L'aria era caldissima, il Sole alto in cielo, i venditori erano dietro l'angolo, ma sorridevano gentili e non ti fissavano mai troppo a lungo. Riconobbi un negozietto di usato che avevo visitato anni prima con Mina, uno di vinili, un piccolo ristorante di ramen artigianale. Il mio stomaco brontolò. Mi fermai e appoggiai un gomito contro il bancone. L'anziano signore dietro, mi sorrise.

«Come posso esserle utile?» mi chiese, aggiustandosi la corta barba.

«Vorrei un tonkotsu, a portar via. Per piacere.»

«Certo!»

Aspettai appoggiato alla parete del negozietto. La città era frenetica, un vociare infinito che pareva coinvolgere perfino gli abiti stesi tra gli stretti palazzi-alveare, perfino le piccole lanterne rosse, aggrappate alle insegne pubblicitarie.
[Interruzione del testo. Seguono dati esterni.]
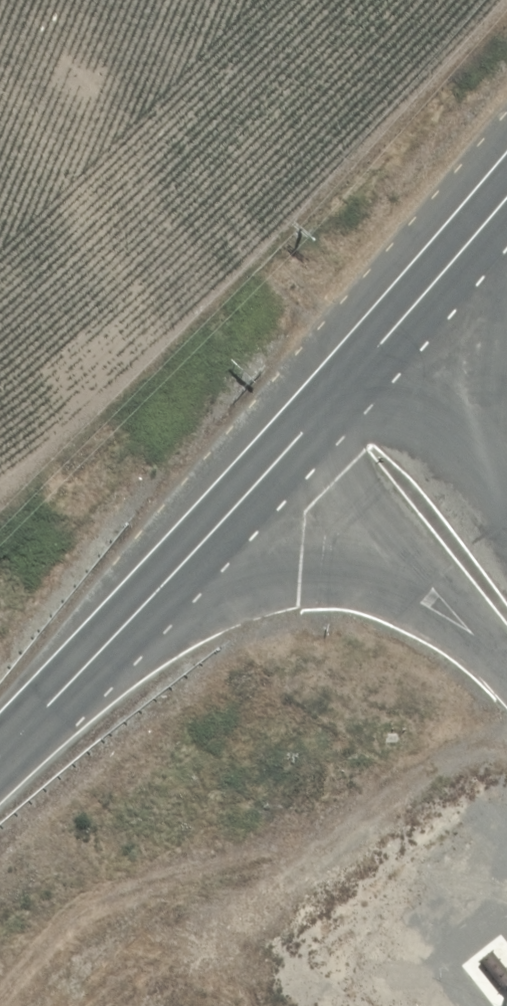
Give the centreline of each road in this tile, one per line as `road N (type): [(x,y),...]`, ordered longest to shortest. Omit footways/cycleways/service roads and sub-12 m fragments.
road 1 (primary): [(0,761),(334,401)]
road 2 (unclassified): [(334,401),(379,442),(506,607)]
road 3 (primary): [(334,401),(506,210)]

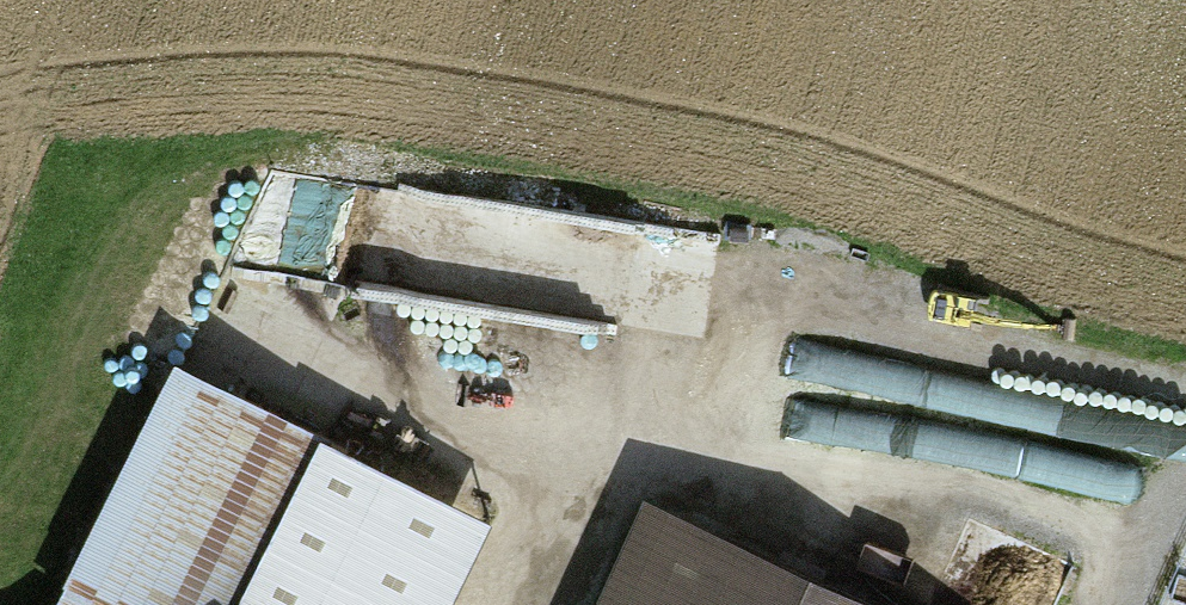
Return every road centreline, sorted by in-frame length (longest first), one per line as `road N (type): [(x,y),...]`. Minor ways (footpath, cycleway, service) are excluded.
road 1 (track): [(561,604),(634,445),(985,498),(1113,547),(1122,569),(1108,604)]
road 2 (track): [(634,445),(686,318),(684,296),(402,245)]
road 3 (track): [(618,480),(452,425),(292,350),(268,378)]

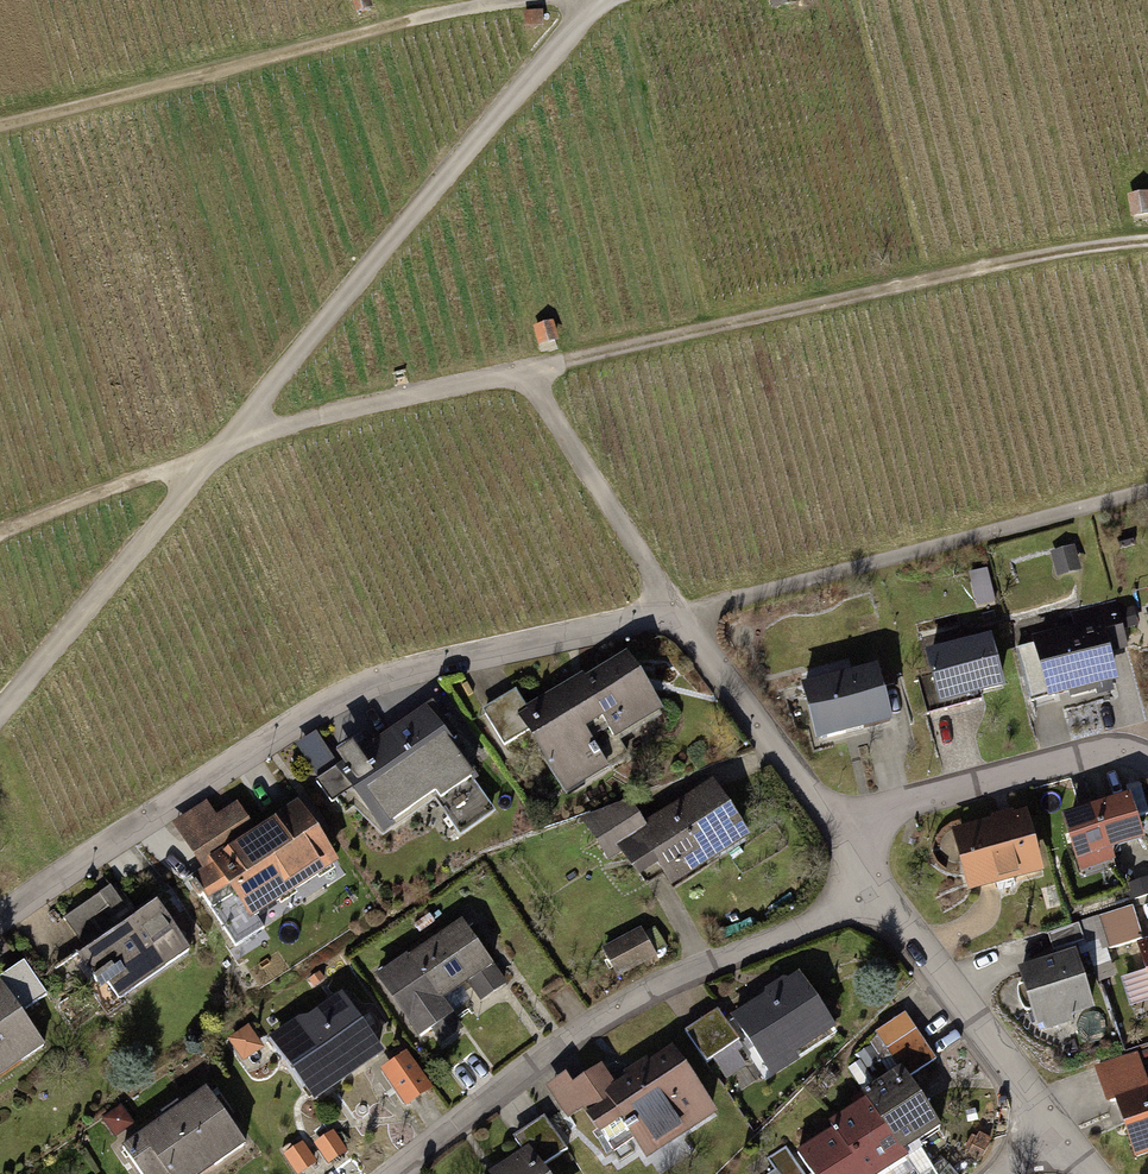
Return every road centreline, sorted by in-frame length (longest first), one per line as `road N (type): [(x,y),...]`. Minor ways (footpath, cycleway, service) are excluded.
road 1 (track): [(1147,239),(302,413),(0,523)]
road 2 (residential): [(834,823),(680,613),(415,668),(320,705),(0,918)]
road 3 (track): [(0,705),(594,0)]
road 4 (track): [(525,365),(680,613),(1147,489)]
road 5 (residential): [(872,888),(650,994),(511,1079),(382,1173)]
road 6 (track): [(478,0),(0,119)]
road 7 (residential): [(1101,1173),(872,888)]
road 8 (residential): [(1147,760),(1095,755),(834,823)]

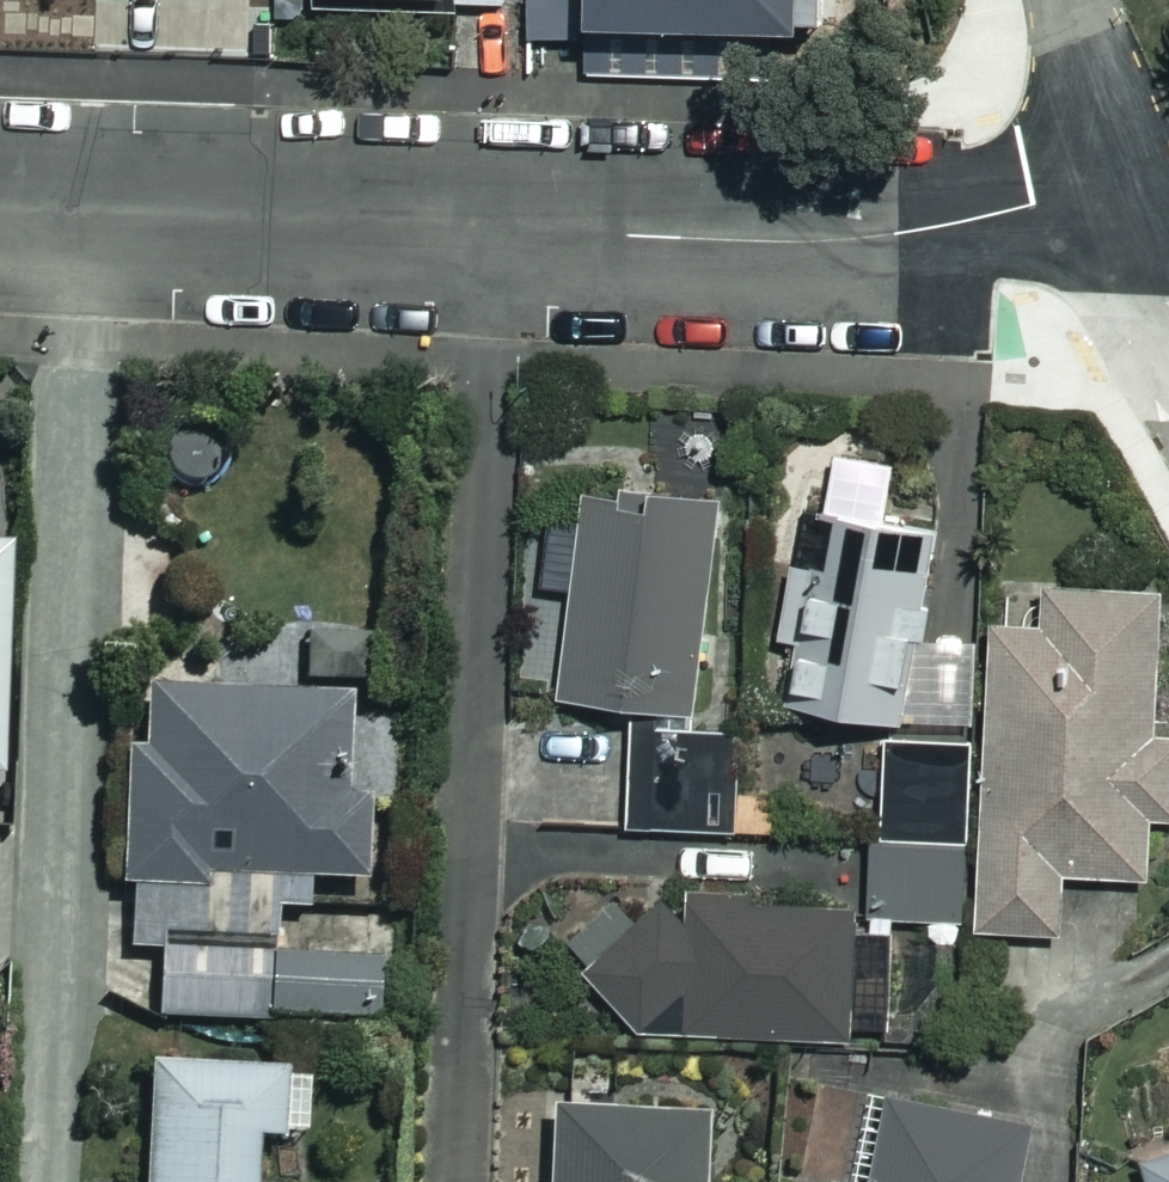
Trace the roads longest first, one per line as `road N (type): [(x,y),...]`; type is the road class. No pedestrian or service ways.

Dall'altra parte del marciapiede dove sostavo, era pieno di distributori automatici, di negozietti per ordinare la cena, e ancora negozi di cd, di vinili, karaoke, aiuole piccine come un soldino.

Una brezza di vento estivo mi colpì la camicia e il caldo si attenuò. Il signore mi richiamò. Mi porse il ramen bollente ed io lo afferrai con le mani appiccicaticce di sudore e gli sorrisi, chinandomi per ringraziarlo. Quando fu il momento di pagare però, lui non volle nulla. Disse che sua nonna aveva previsto che avrebbe conosciuto qualcuno di importante prima di morire. Poi, come se si fosse accorto del mio sguardo spaventato, - temevo che si fosse accorto di chi fossi - gentile, aggiunse. E nonostante la mia insistenza, non volle accettare la mia banconota.

Lo ringraziai ancora e ripresi a camminare. Il ramen era buono, salato al punto giusto e sostanzioso. Mi addentrai di nuovo tra la folla. Con una mano tenevo la valigia e il borsone, con l'altra il ramen. Pensai che avrei dovuto seguire il consiglio di Mina ed indossare anche gli occhiali, ma avevo caldo e temevo che mi sarebbe scivolati sul naso ogni cinque minuti. Così proseguii, evitando altri sguardi. O almeno ci provai.

Quando un bambino mi sorrideva, io ricambiavo. Vidi perfino un ragazzo dalle belle ciocche color fiamme e la fitta che mi assalì il petto fu così violenta che dovetti fermarmi a respirare. Già mi mancava Shoto, intuii. O forse, a mancarmi era la mia città, la nostra quotidianità.